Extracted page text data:
/---
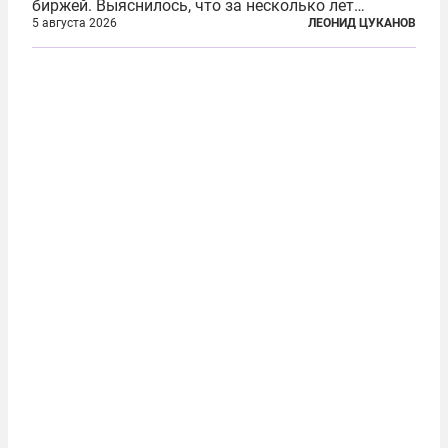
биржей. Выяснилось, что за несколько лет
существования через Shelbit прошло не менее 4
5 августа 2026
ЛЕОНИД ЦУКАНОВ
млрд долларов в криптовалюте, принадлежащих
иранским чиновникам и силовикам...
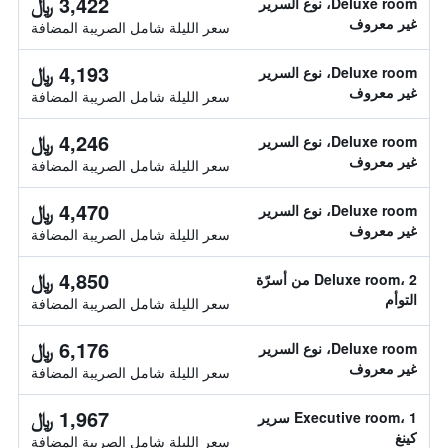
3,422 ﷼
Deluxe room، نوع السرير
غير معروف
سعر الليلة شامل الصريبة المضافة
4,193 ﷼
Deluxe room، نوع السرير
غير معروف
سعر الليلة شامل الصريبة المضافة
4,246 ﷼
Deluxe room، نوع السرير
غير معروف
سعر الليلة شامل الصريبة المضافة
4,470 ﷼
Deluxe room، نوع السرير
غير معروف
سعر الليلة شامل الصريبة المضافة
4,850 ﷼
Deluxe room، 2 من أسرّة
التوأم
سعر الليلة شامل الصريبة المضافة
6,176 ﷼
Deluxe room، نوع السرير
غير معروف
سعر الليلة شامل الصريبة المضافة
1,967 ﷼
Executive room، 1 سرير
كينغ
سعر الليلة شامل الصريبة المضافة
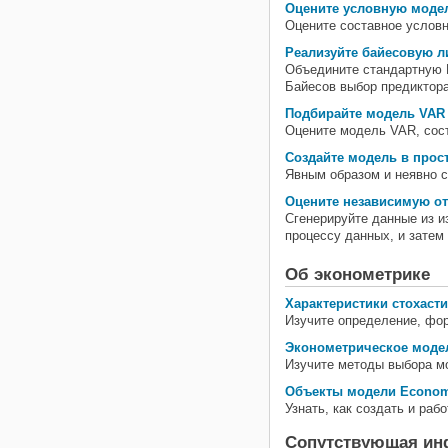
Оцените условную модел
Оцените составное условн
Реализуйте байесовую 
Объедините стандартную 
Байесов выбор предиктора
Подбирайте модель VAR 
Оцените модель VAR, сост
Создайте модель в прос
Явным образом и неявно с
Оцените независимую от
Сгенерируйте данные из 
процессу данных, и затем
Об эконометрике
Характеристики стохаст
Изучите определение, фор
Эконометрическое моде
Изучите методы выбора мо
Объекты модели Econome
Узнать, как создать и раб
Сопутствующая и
\---
* _Task description_:
In the answer, the entries must appear exactly as above, without the images.

* _Problem solution_:
биржей. Выяснилось, что за несколько лет
существования через Shelbit прошло не менее 4
5 августа 2026
ЛЕОНИД ЦУКАНОВ
млрд долларов в криптовалюте, принадлежащих
иранским чиновникам и силовикам...
3,422 ﷼
Deluxe room، نوع السرير
غير معروف
سعر الليلة شامل الصريبة المضافة
4,193 ﷼
Deluxe room، نوع السرير
غير معروف
سعر الليلة شامل الصريبة المضافة
4,246 ﷼
Deluxe room، نوع السرير
غير معروف
سعر الليلة شامل الصريبة المضافة
4,470 ﷼
Deluxe room، نوع السرير
غير معروف
سعر الليلة شامل الصريبة المضافة
4,850 ﷼
Deluxe room، 2 من أسرّة
التوأم
سعر الليلة شامل الصريبة المضافة
6,176 ﷼
Deluxe room، نوع السرير
غير معروف
سعر الليلة شامل الصريبة المضافة
1,967 ﷼
Executive room، 1 سرير
كينغ
سعر الليلة شامل الصريبة المضافة
Оцените условную модел
Оцените составное условн
Реализуйте байесовую 
Объедините стандартную 
Байесов выбор предиктора
Подбирайте модель VAR 
Оцените модель VAR, сост
Создайте модель в прос
Явным образом и неявно с
Оцените независимую от
Сгенерируйте данные из 
процессу данных, и затем
Об эконометрике
Характеристики стохаст
Изучите определение, фор
Эконометрическое моде
Изучите методы выбора мо
Объекты модели Econome
Узнать, как создать и раб
Сопутствующая и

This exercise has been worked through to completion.